ADV) Quid du problème du prix de l’électricité européen qui est basé sur le tarif de l’arhen en France?
Il faut éviter que le prix de l’électricité ne soit tiré vers le haut par les coûts élevés d’une ou plusieurs sources de production, voire récompenser les systèmes de production les plus efficaces et ajuster le prix de ces sources de production afin de contraindre les systèmes les moins efficaces à adapter. Par exemple, la production d’électricité par des centrales hydroélectriques, nucléaires, géothermiques doit être considérée comme une référence pour la définition du prix de l’énergie, car si au contraire l’énergie solaire, le gaz ou l’éolien est pris comme référence, il y a un risque de tirer le prix de l’énergie vers le haut. Par conséquent, les paramètres à utiliser pour la définition du prix de l’énergie ne peuvent pas être uniquement le gaz maintenant ou les énergies renouvelables demain, mais doivent être l’impact environnemental, les coûts de production, la fiabilité de la source d’énergie et tous les paramètres qui contribuent à rendre le système fiable et efficace.
ADV/ Quid du lobbying américain et multinational des membres de la commission ?Rappelons que la presse a révélé que Stella Kiriakides, la commissaire européenne chypriote, entretient depuis des années des liens étroits avec les principaux fabricants de vaccins tels que Pfizer et AstraZeneca. Or elle a reçu miraculeusement sur son compte 4 millions d’euros d’une banque et après l’intermédiation d’une étrange société-écran…. Sans parler de l’autre méga scandale autour des relations ambigües de la Présidente de la Commission, Von der Leyen, avec des labos et les aides de centaines de millions d’euros de deniers européens perçus indument par les filiales fictives dans cinq pays européens d’une société de son mari….
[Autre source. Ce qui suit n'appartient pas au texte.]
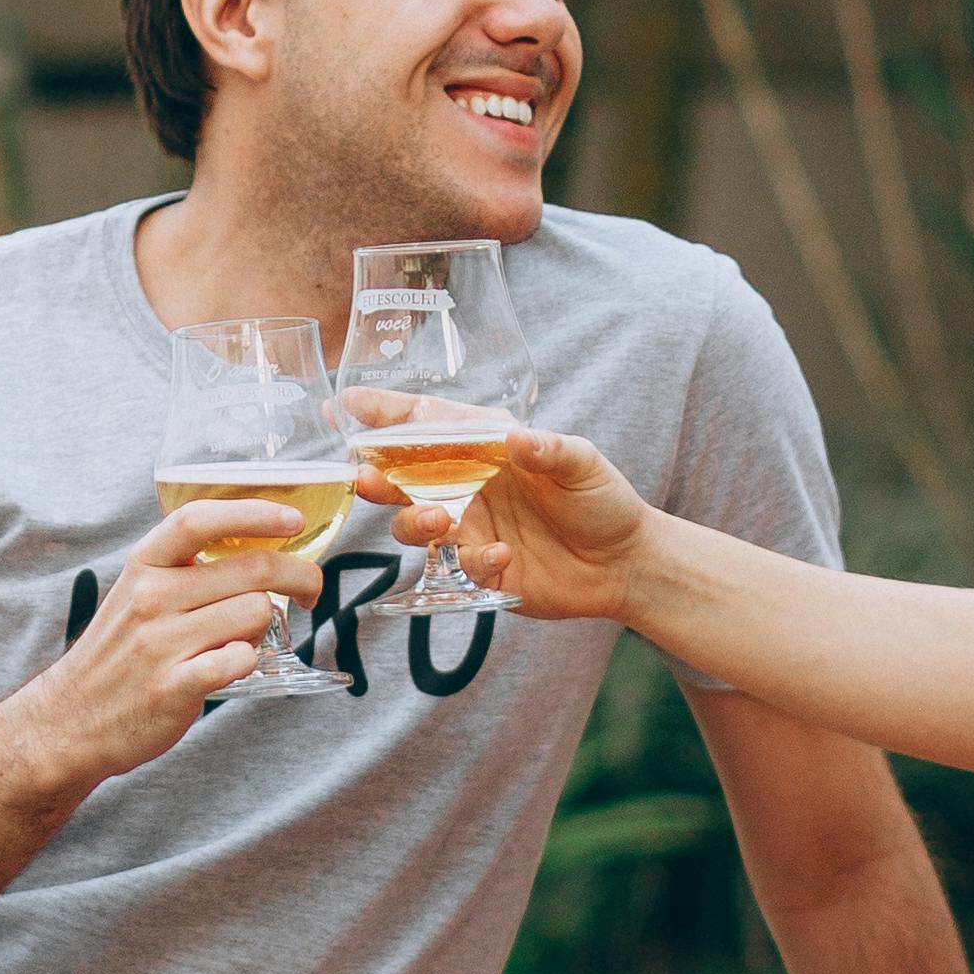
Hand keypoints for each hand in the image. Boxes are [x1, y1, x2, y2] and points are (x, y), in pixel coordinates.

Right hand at [8, 501, 321, 781]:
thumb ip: (186, 570)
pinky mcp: (172, 687)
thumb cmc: (119, 654)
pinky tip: (235, 665)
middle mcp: (151, 597)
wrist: (70, 721)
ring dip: (267, 626)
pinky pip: (239, 660)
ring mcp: (160, 643)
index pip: (199, 520)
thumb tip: (261, 548)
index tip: (294, 518)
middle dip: (300, 576)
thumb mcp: (137, 594)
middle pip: (251, 568)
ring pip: (255, 613)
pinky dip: (248, 660)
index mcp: (144, 566)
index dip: (253, 512)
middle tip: (310, 590)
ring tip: (248, 638)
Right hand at [357, 423, 649, 621]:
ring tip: (436, 522)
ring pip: (414, 524)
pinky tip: (502, 555)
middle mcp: (467, 485)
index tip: (348, 406)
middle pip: (404, 476)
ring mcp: (469, 528)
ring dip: (413, 522)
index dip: (387, 414)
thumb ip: (551, 450)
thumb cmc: (603, 500)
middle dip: (376, 475)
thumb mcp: (584, 464)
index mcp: (485, 446)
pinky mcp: (480, 567)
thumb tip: (519, 437)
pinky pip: (457, 566)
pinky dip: (473, 560)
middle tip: (364, 477)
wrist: (625, 564)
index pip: (429, 423)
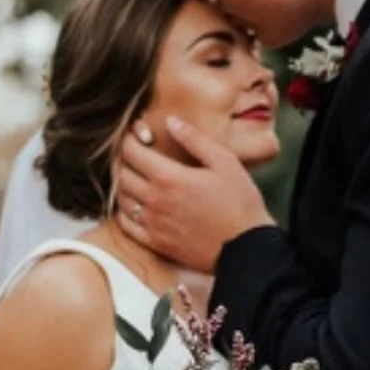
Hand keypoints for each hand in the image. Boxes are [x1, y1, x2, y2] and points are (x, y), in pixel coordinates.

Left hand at [116, 116, 273, 272]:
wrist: (247, 248)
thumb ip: (195, 140)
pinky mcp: (156, 243)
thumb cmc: (240, 204)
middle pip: (122, 174)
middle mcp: (155, 200)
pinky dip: (125, 212)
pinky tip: (137, 207)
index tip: (138, 137)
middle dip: (127, 160)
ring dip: (125, 186)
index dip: (130, 140)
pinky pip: (126, 225)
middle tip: (138, 156)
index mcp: (169, 177)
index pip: (131, 152)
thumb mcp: (225, 162)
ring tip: (138, 180)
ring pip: (121, 199)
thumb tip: (171, 122)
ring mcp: (153, 224)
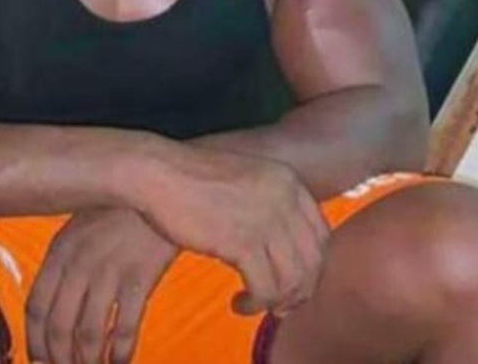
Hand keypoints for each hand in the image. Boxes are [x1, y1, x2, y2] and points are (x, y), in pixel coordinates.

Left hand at [25, 207, 177, 363]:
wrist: (159, 184)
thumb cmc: (120, 208)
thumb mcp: (81, 226)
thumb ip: (64, 262)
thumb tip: (52, 307)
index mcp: (60, 250)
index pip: (36, 307)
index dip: (35, 341)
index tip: (39, 360)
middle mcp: (79, 263)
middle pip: (58, 327)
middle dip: (60, 360)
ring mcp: (109, 271)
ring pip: (88, 335)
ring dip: (88, 362)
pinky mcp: (139, 278)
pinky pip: (123, 329)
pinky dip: (119, 354)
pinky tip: (120, 362)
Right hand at [142, 149, 328, 316]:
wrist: (157, 171)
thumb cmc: (191, 177)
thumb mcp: (244, 178)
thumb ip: (270, 201)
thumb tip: (284, 245)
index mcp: (287, 179)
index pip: (321, 234)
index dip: (312, 265)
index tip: (294, 281)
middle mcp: (285, 197)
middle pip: (312, 260)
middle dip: (300, 290)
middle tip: (280, 305)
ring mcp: (266, 218)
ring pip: (292, 279)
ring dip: (276, 301)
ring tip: (255, 305)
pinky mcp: (242, 241)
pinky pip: (265, 289)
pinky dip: (255, 304)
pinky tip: (238, 304)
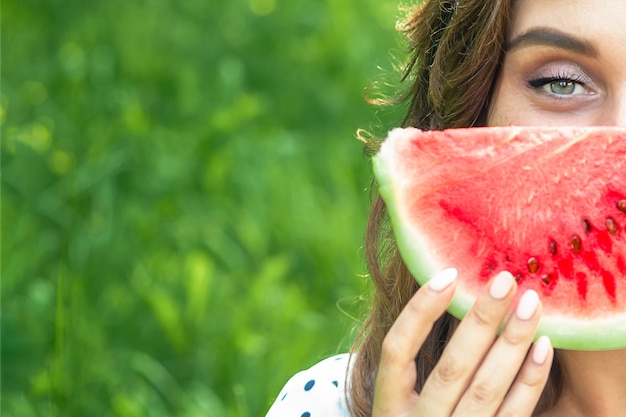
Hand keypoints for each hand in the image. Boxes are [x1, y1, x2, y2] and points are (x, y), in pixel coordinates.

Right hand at [372, 268, 553, 416]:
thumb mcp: (400, 398)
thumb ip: (413, 361)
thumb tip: (451, 292)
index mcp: (388, 404)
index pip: (396, 349)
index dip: (420, 311)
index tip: (448, 274)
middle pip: (451, 367)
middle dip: (480, 320)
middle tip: (505, 280)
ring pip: (486, 388)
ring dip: (511, 342)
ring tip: (531, 303)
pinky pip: (515, 414)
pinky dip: (531, 380)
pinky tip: (543, 345)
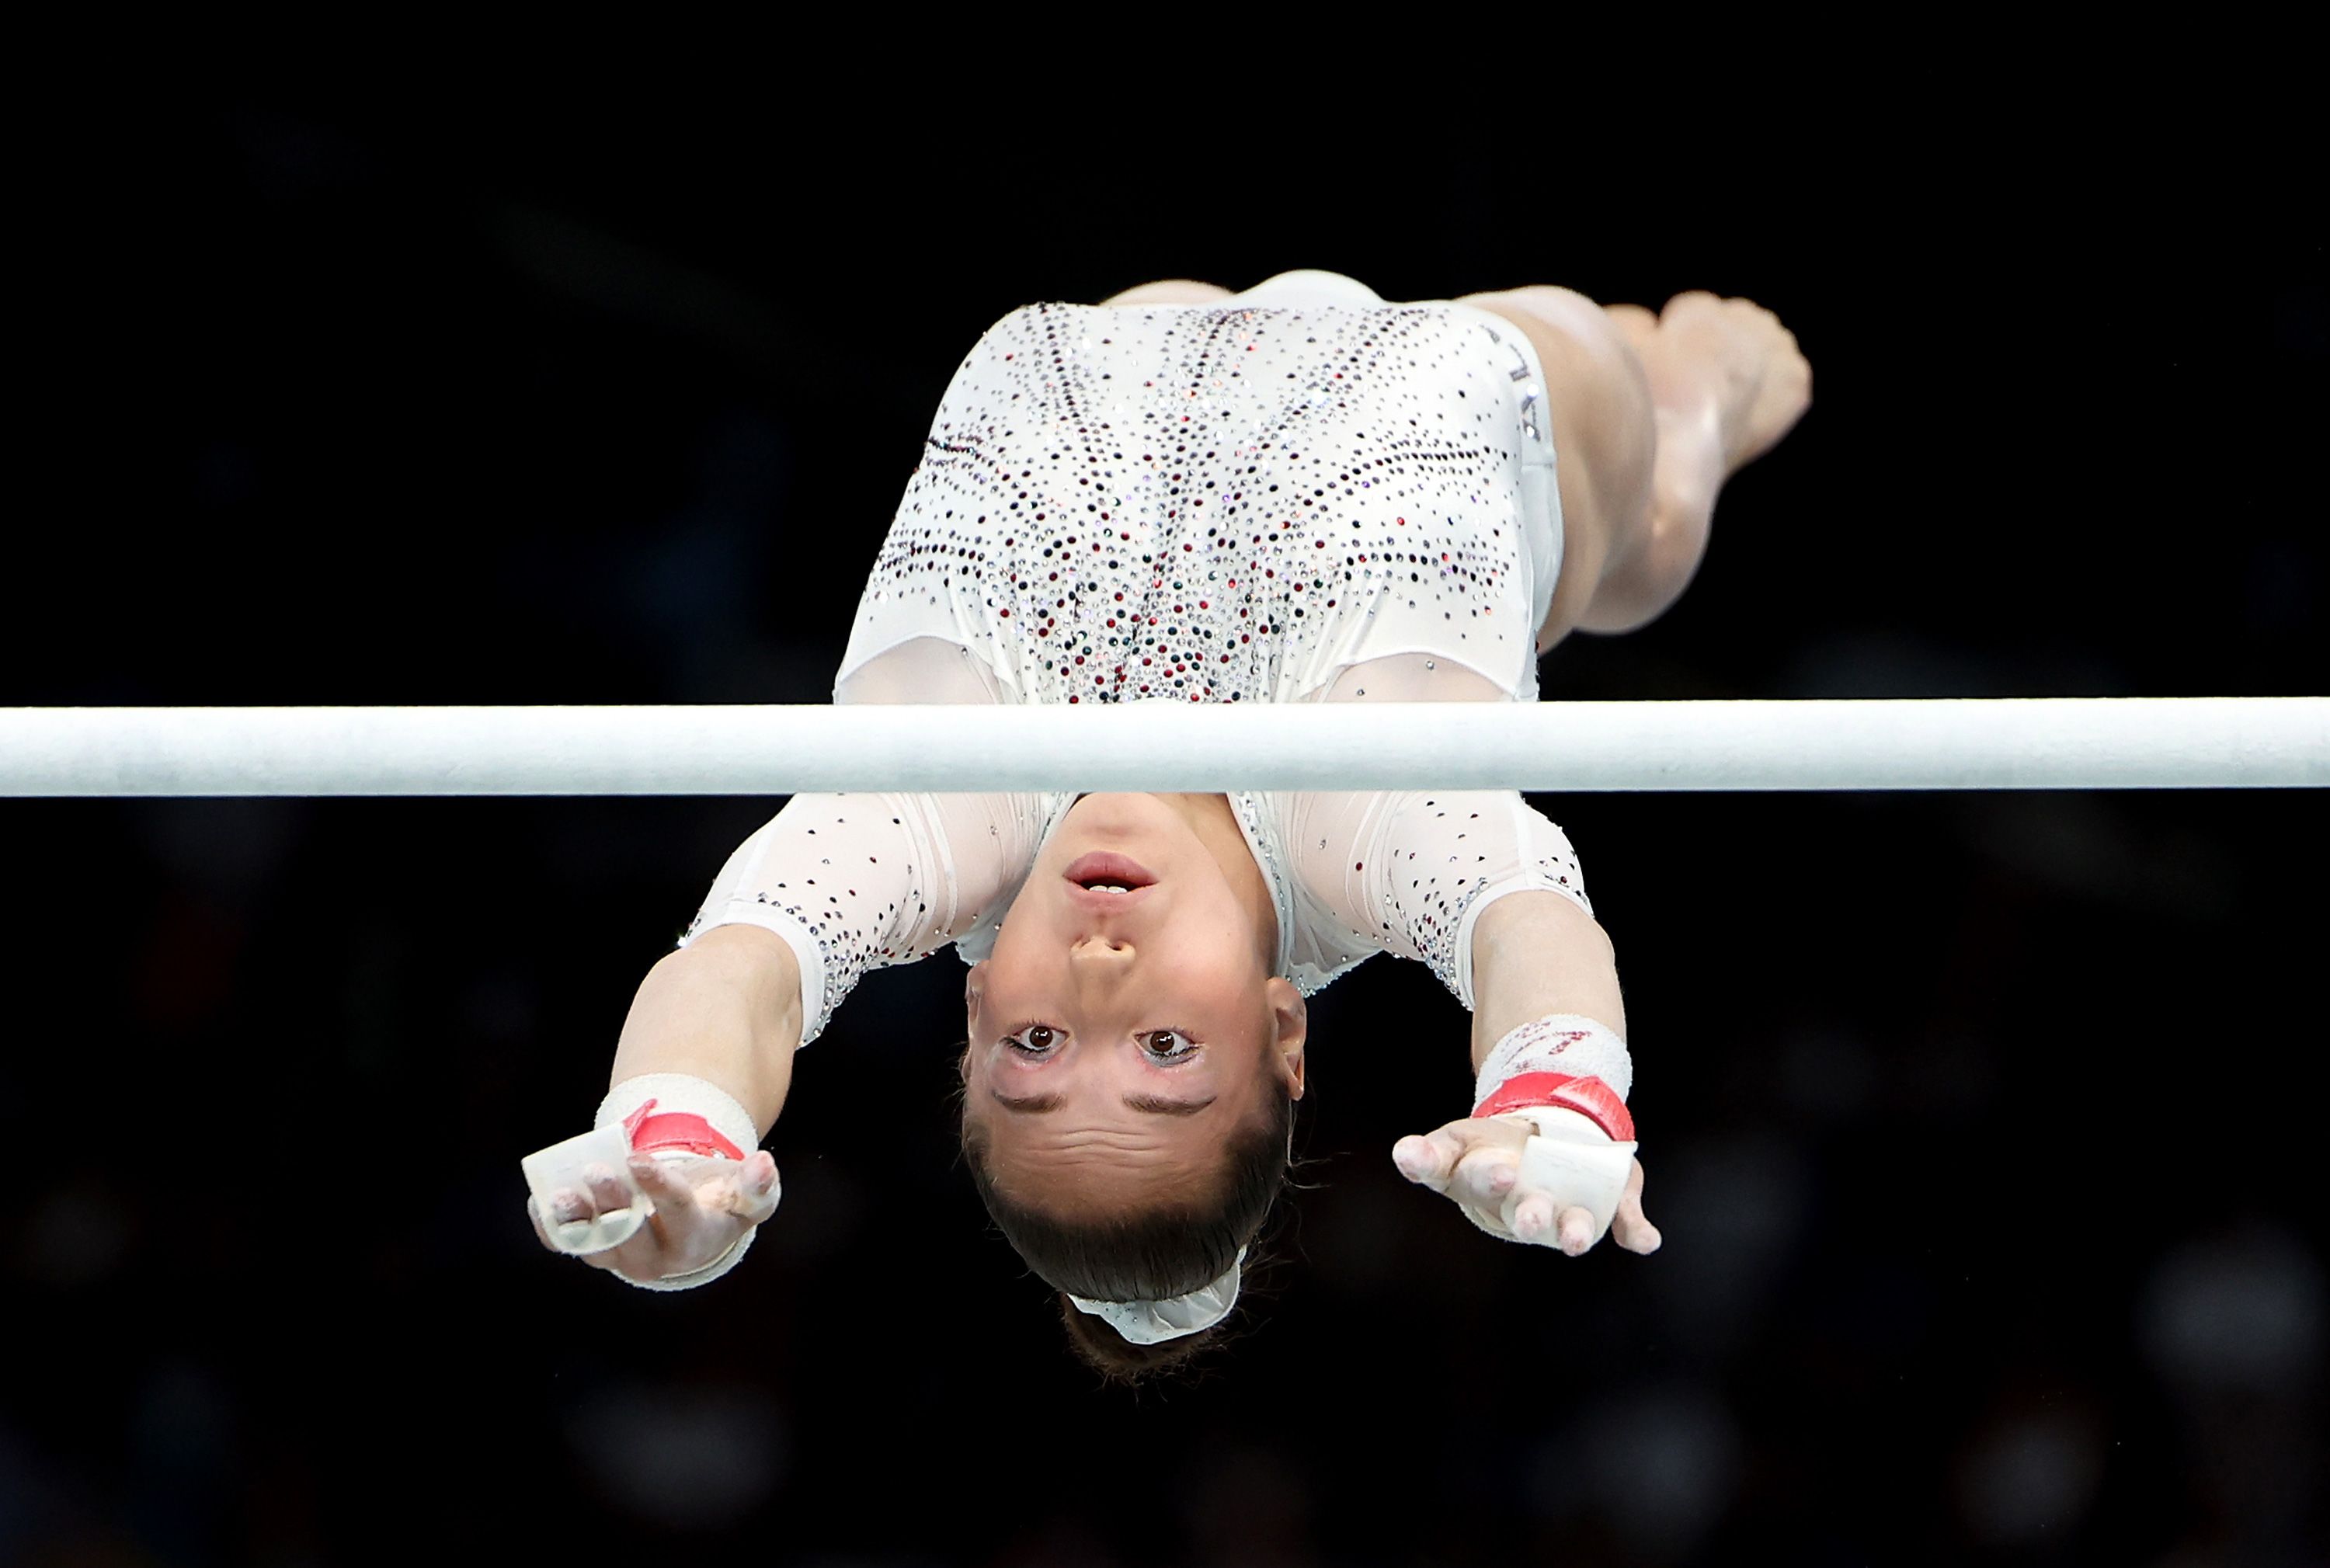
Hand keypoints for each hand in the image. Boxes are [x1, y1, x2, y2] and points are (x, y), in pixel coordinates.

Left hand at [528, 1150, 780, 1283]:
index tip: (638, 1158)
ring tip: (558, 1195)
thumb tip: (762, 1164)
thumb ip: (758, 1184)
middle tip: (597, 1170)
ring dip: (574, 1221)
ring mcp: (621, 1258)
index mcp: (694, 1240)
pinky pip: (567, 1246)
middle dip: (611, 1204)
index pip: (677, 1213)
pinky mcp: (597, 1251)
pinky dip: (551, 1227)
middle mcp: (655, 1258)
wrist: (692, 1226)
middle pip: (630, 1235)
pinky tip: (540, 1202)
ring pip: (594, 1246)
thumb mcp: (749, 1196)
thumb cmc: (722, 1203)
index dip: (658, 1187)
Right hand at [1392, 1114, 1659, 1255]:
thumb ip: (1430, 1153)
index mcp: (1481, 1183)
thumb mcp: (1458, 1140)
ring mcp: (1564, 1210)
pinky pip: (1624, 1225)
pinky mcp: (1605, 1208)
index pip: (1473, 1181)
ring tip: (1578, 1237)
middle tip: (1530, 1209)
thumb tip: (1401, 1155)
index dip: (1486, 1178)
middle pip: (1522, 1212)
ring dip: (1573, 1230)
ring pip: (1568, 1226)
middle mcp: (1522, 1206)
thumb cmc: (1493, 1148)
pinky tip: (1645, 1240)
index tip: (1499, 1169)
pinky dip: (1637, 1232)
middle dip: (1528, 1212)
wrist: (1542, 1138)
Malheureusement, le lobbying a imprégné les fonctionnaires bruxellois à tous les niveaux. Nous avons eu des nouvelles de millions d’euros comptabilisées dans le compte de cette Commissaire européen que vous mentionnez, puis les nouvelles ont disparu des pages des journaux…. La presse a également fait état de messages échangés entre la haute direction de la Commission et certaines sociétés pharmaceutiques américaines. Là aussi, silence… Il est clair que le lobbying américain des multinationales US a été très actif à l’époque où l’Europe et le monde entier cherchaient un vaccin pour répondre à la pandémie de COVID 19. Malheureusement, ces événements n’ont pas été étudiés autant que nécessaire. On rappellera que jadis, la Commission européenne avait dû démissionner suite à un scandale (autour d’Edith Cresson, en 1999) qui, en comparaison, serait considéré comme une petite farce… Alors qu’ici ,on soupçonne des hauts dirigeants européens – et donc le top management de la Commission européenne – de collusion avec des grands groupes américains. Cela devrait faire l’objet d’une enquête approfondie, ne serait-ce que pour dissiper tout soupçon sur la Commission européenne et son travail. Ou alors, la Commission devrait sérieusement envisager une « réinitialisation », comme cela s’est produit précisément avec le scandale précédent en 1999.